The fourth quarter is shaping up to be one of the most painful in recent memory for the oil and gas industry. BP is the latest to post some pretty ugly financials for 2015, reporting a 91 percent decline in fourth quarter earnings as oil prices sunk to their lowest levels in more than a decade.
BP released its fourth quarter and full-year earnings on February 2, reporting a $6.5 billion loss for 2015, the worst result in decades. The British oil giant also said that it would slash another 3,000 people from its payroll by the end of 2017 from its refining unit, which comes on top of the 4,000 job cuts the company announced in January for its exploration and production division. BP’s share price plunged by more than 9.5 percent in the hours after it revealed its dismal figures.
The numbers were much worse for BP than analysts had anticipated. Expectations were for a 60 percent decline in fourth quarter earnings, while earnings actually slid by more than 90 percent. BP said that it would keep capex between $17 and $19 billion per year for the next two years, with spending coming in on the lower side of that range for 2016. Related: Oil Slides As Oil Majors Report Poor Results
BP’s underlying cash flow of $20 billion does not cover the $19 billion in spending plus the $6.7 billion in dividend payouts. For now, BP is content taking on debt to cover the difference. BP’s “gearing” level, a measure of financial leverage, topped 21 percent, an increase from 16.7 percent in 2014. BP’s CEO Bob Dudley recently said that a gearing level rising to 25 percent would not make him “nervous.” Net debt jumped last year to $27.2 billion, up from $22.6 billion in 2014.
Higher debt raises concerns about the company’s creditworthiness, however. S&P put BP on watch for a possible credit downgrade. The ratings agency downgraded Shell by one notch, and also gave a negative outlook for BP, Eni, Total, Repsol, and Statoil. "We now believe many major oil and gas companies’ current and prospective core debt coverage metrics are likely to remain below our rating guidelines for two or three years as the industry adjusts to lower prices," S&P concluded in its latest report.
Another interesting tidbit from BP’s latest figures, which doesn’t augur well for the company in the near-term, was the fact that the oil giant’s downstream unit was no longer making up for the losses from the exploration side.

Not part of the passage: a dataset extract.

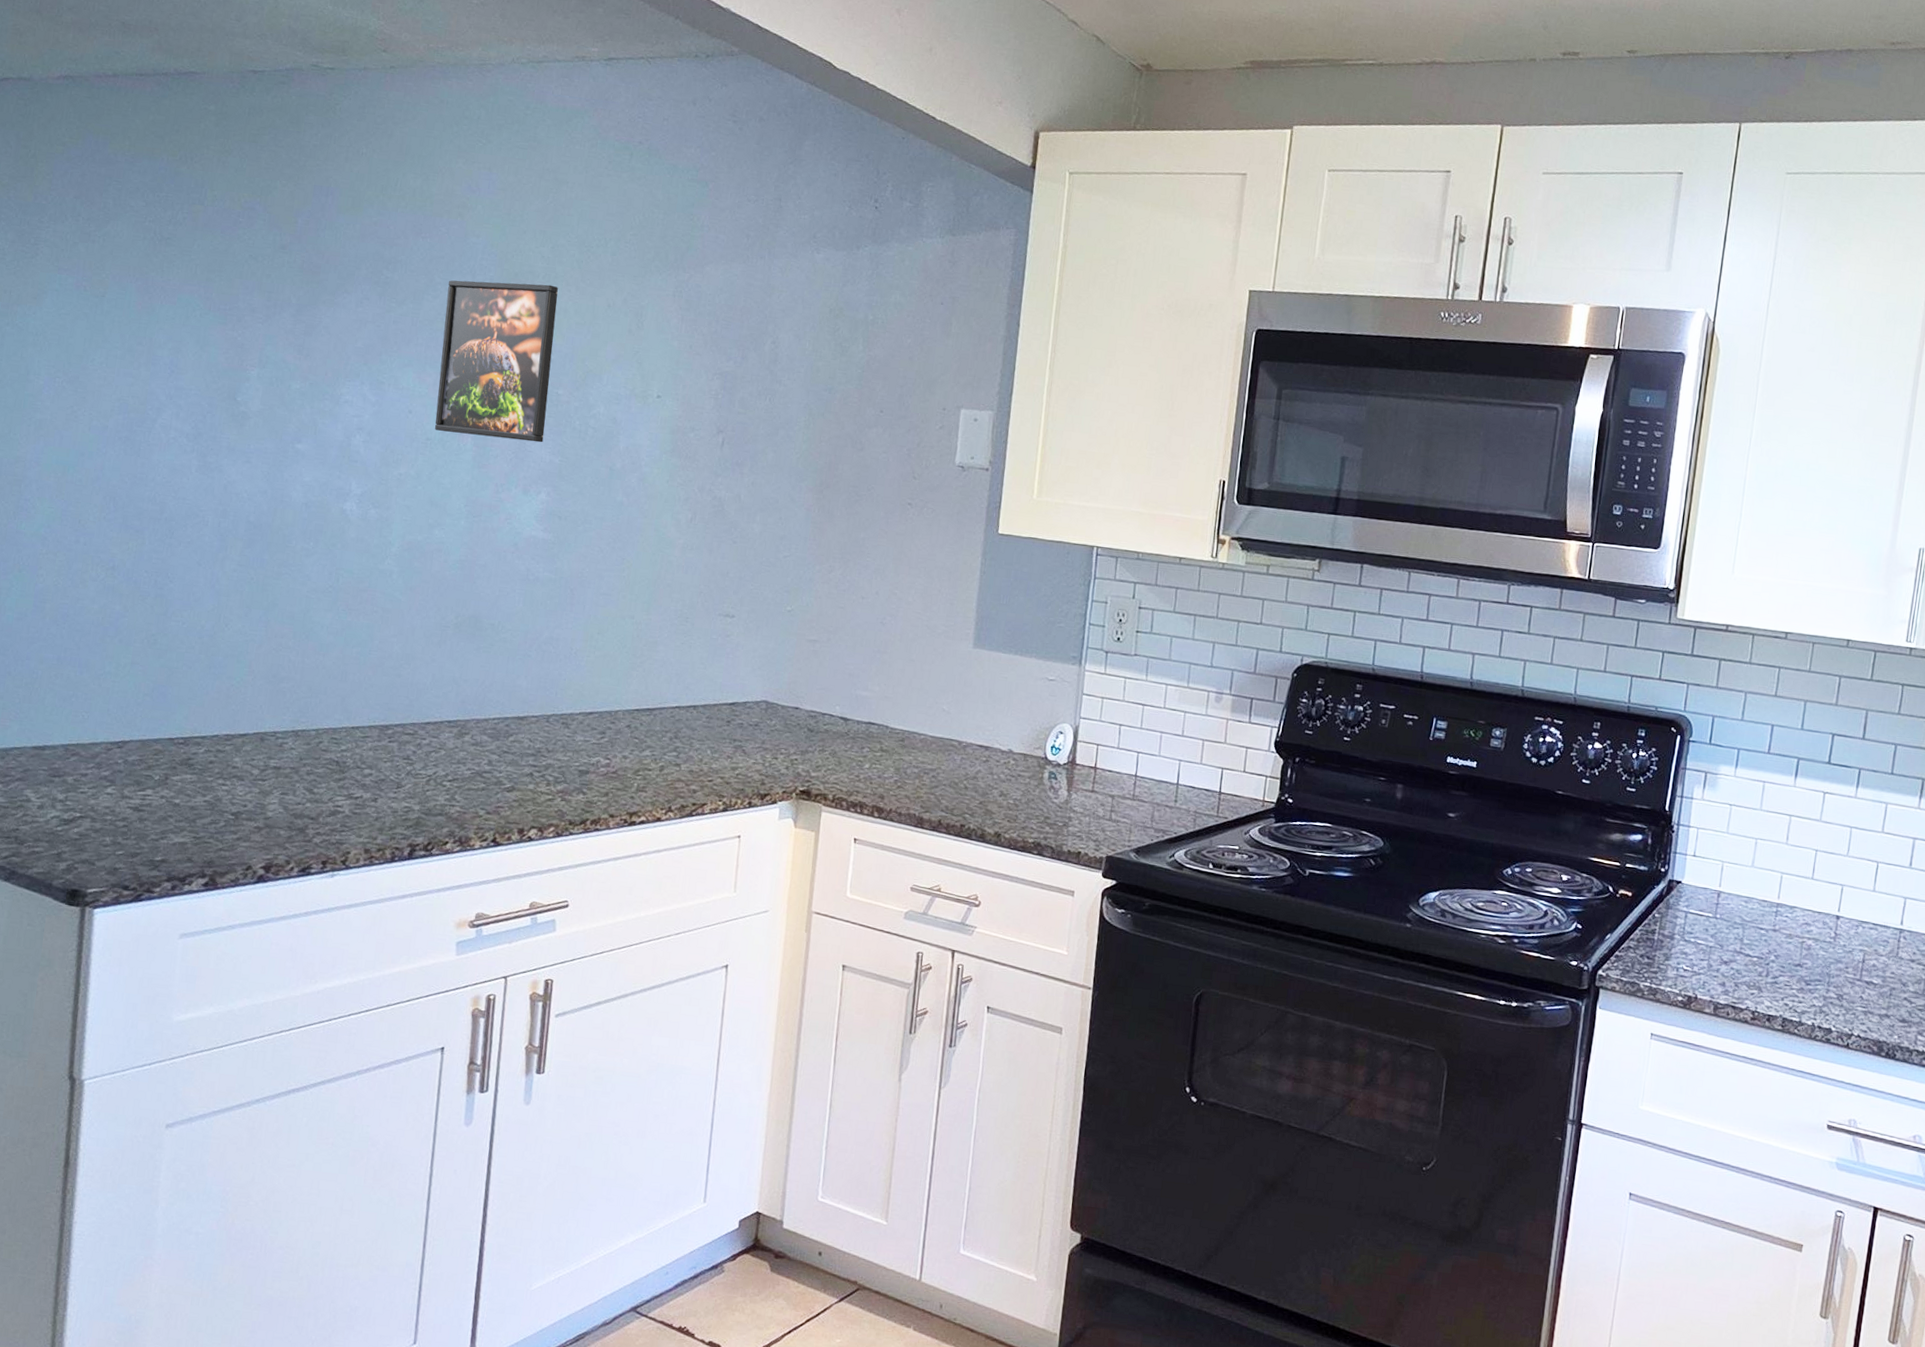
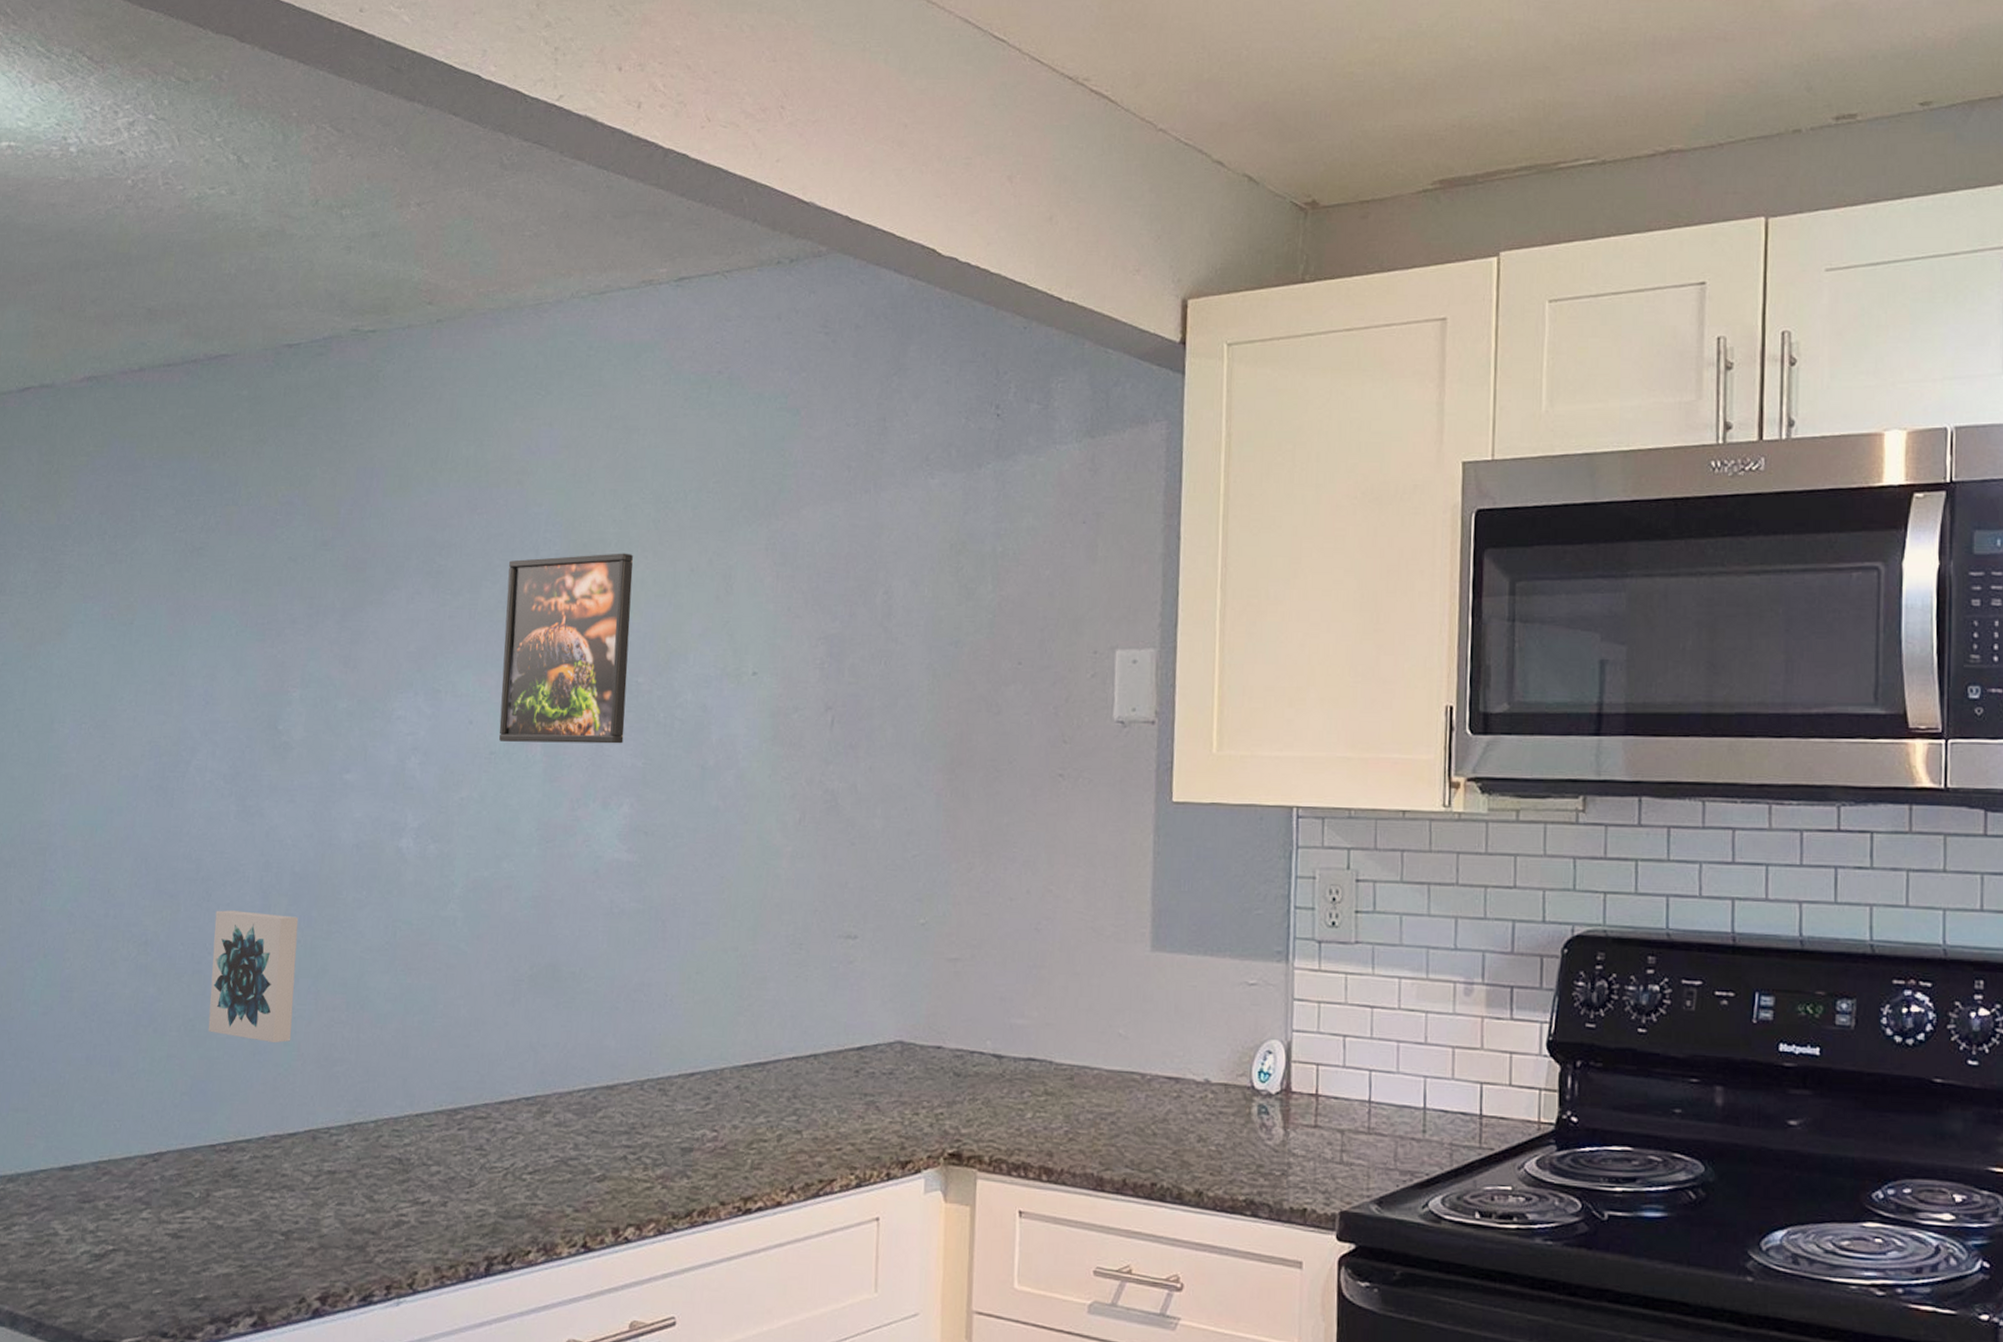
wall art: none [168,546,252,660] -> present [208,910,299,1044]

Since the oil price downturn began a year and a half ago, the large integrated oil companies were buoyed by large refining margins that stemmed from higher demand for cheaper fuels, allowing the companies to better weather the crash in oil prices. BP’s 2015 refining earnings of $7.5 billion was double that of 2014 levels. Related: Managing Risk Through A Downturn
But that advantage is no longer as strong as it once was. BP’s refining earnings in the fourth quarter of $1.2 billion were largely in line with 2014 figures, but down 48 percent from the third quarter. That is largely due to the fact that refining margins in the U.S. have shrunk by half over the past year, and margins could be even lower in the first quarter of 2016 compared to the end of last year.

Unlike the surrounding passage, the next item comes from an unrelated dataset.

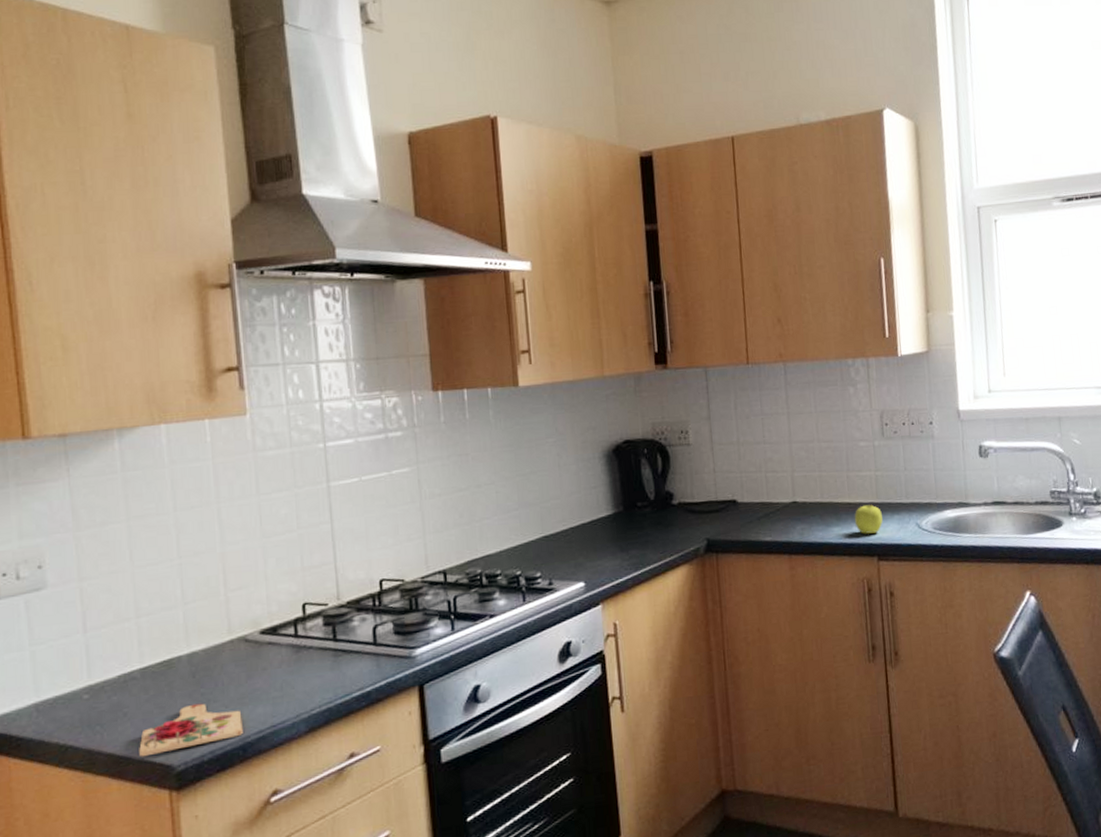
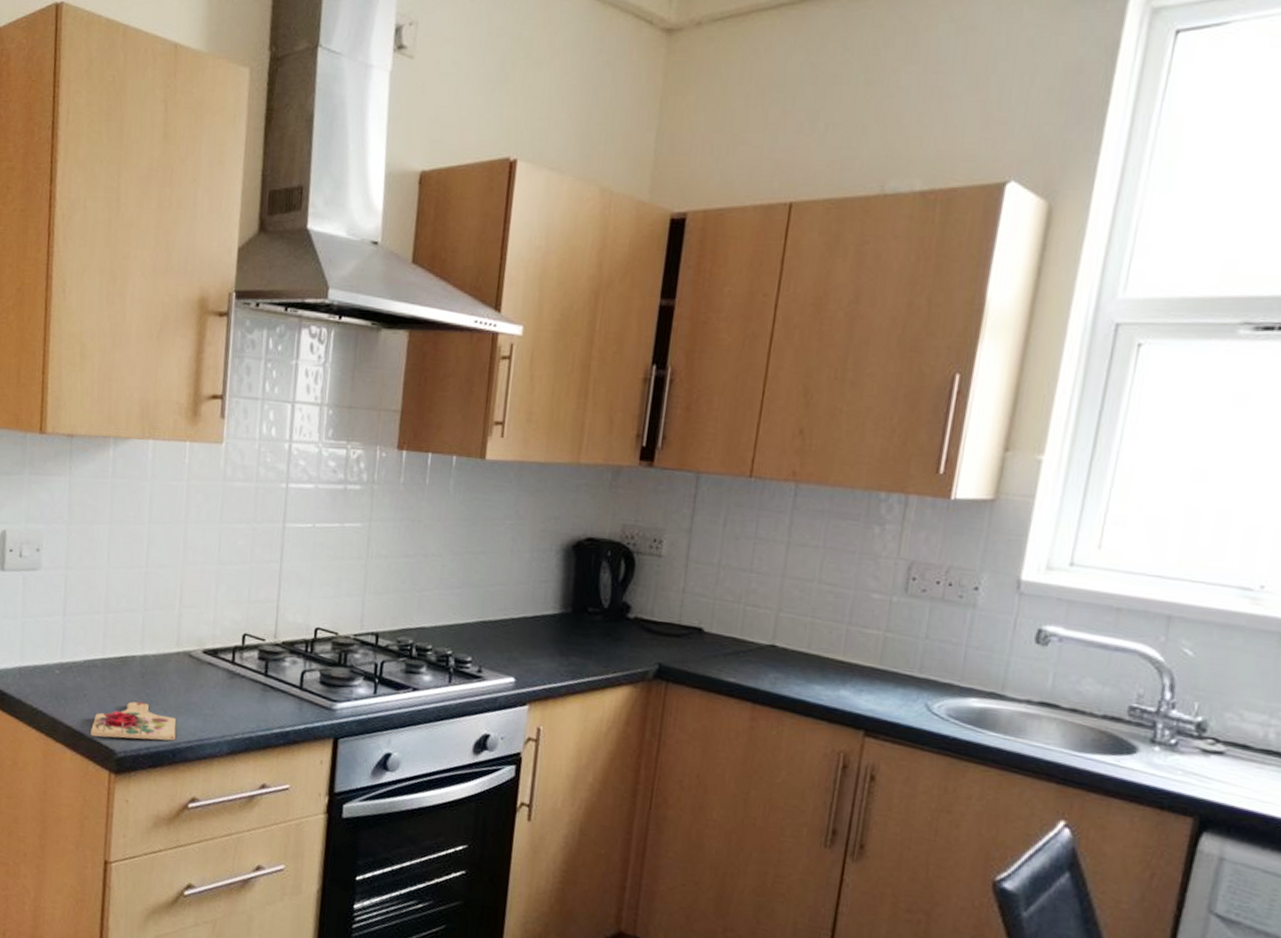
fruit: present [854,504,883,534] -> none [843,667,883,704]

BP’s total market capitalization is now below $100 billion for the first time since the Gulf of Mexico oil spill, a disaster that cost the British oil company more than $50 billion to date.
Maintaining dividend payouts will be a question that continues to loom ever larger over the oil majors. They have long been the darling of investors because of the generous and ironclad payouts to shareholders, with most of the largest companies refusing to ever dial back dividend policies. BP reiterated its policy of maintaining its payout at 10 cents per share. “Unless it looks like it’s going to go down to $20, I think we are in good shape,” Dudley said. That will require the company to continue to sell off assets, reduce capex, and still take on more debt to cover the shortfall in cash flow. Related: Oil Majors Report Bleak Earnings As Glut Persists
But if oil prices remain depressed through this year, the pressure will grow on BP and its peers to look at its dividend. In perhaps a small sign of what might be to come, ExxonMobil, the most powerful and profitable oil supermajor, just cancelled its share buybacks for this quarter, which cost it $500 million in the fourth quarter.
While BP won’t face an existential crisis because of low oil prices, the longer crude prices remain depressed, the more the oil majors will be forced to retrench, shrink, cut spending, and sell off assets.
In the longer-term, dividends will eventually have to be cut, and production will fall off. But those are problems for another day.